» Source text
___

Computational systems biomedicine relies on the development of in-silico models as a way of integrating different sources of experimental information. Moreover, in-silico simulation of such models produce mechanistic explanations of cellular behavior that can be used, for instance, to design new targeted therapies. In the context of cancer, cell signaling as well as metabolic models have been reconstructed for different cancer types and healthy tissues. In-silico simulation of these models using different computational approaches (e.g. Boolean formalism, Constraint-Based Modeling) have supported the development of targeted therapies that attack specific biological pathways in the cell. These simulations can predict the effect of drugs on cell lines and are being used to understand the process of tumor formation. The approach has mainly been applied in the ASSET and COLOSYS projects. A next step is to integrate different classes of in-silico models into an agent-based model. The aim of developing such a hybrid-model is to study cell dynamics at the population level to understand how cell to cell variability can affect the response to perturbations, such as drug treatments. 

3. Big data techniques in transcriptomics s and epigenomics

The group has taken a prominent role in the analysis, integration and interpretation of trascriptomics and epigenomics datasets, especially in the context of the BLUEPRINT project and of the Spanish CLL ICGC project. Understanding how different cell types can be produced by the same DNA sequence requires the disentanglement of various levels of biological regulation. Transcriptomics data is being used to study relationships between patients and cell types at the molecular gene expression level, while a recent focus of the group has been the study of DNA and histone modifications in the 3D nuclear context.

___

» Extracted records
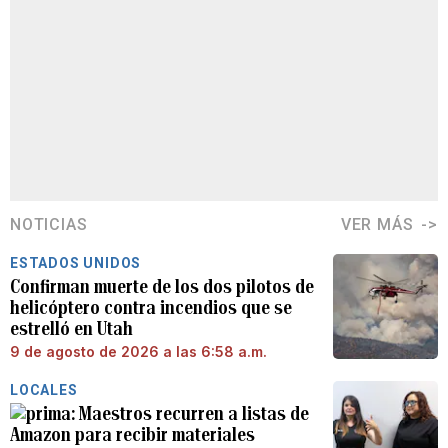
NOTICIAS
VER MÁS
ESTADOS UNIDOS
Confirman muerte de los dos pilotos de
helicóptero contra incendios que se
estrelló en Utah
9 de agosto de 2026 a las 6:58 a.m.
LOCALES
Maestros recurren a listas de
Amazon para recibir materiales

___

» Exercises
1 – According to the systems biomedicine text, in which projects has the in-silico simulation approach mainly been applied?
2 – Reproduce the section of the systems biomedicine text that starts with the words "3. Big data" and ends with "3D nuclear context.".

» Responses to the tasks
1 – The ASSET and COLOSYS projects.

2 –
3. Big data techniques in transcriptomics s and epigenomics

The group has taken a prominent role in the analysis, integration and interpretation of trascriptomics and epigenomics datasets, especially in the context of the BLUEPRINT project and of the Spanish CLL ICGC project. Understanding how different cell types can be produced by the same DNA sequence requires the disentanglement of various levels of biological regulation. Transcriptomics data is being used to study relationships between patients and cell types at the molecular gene expression level, while a recent focus of the group has been the study of DNA and histone modifications in the 3D nuclear context.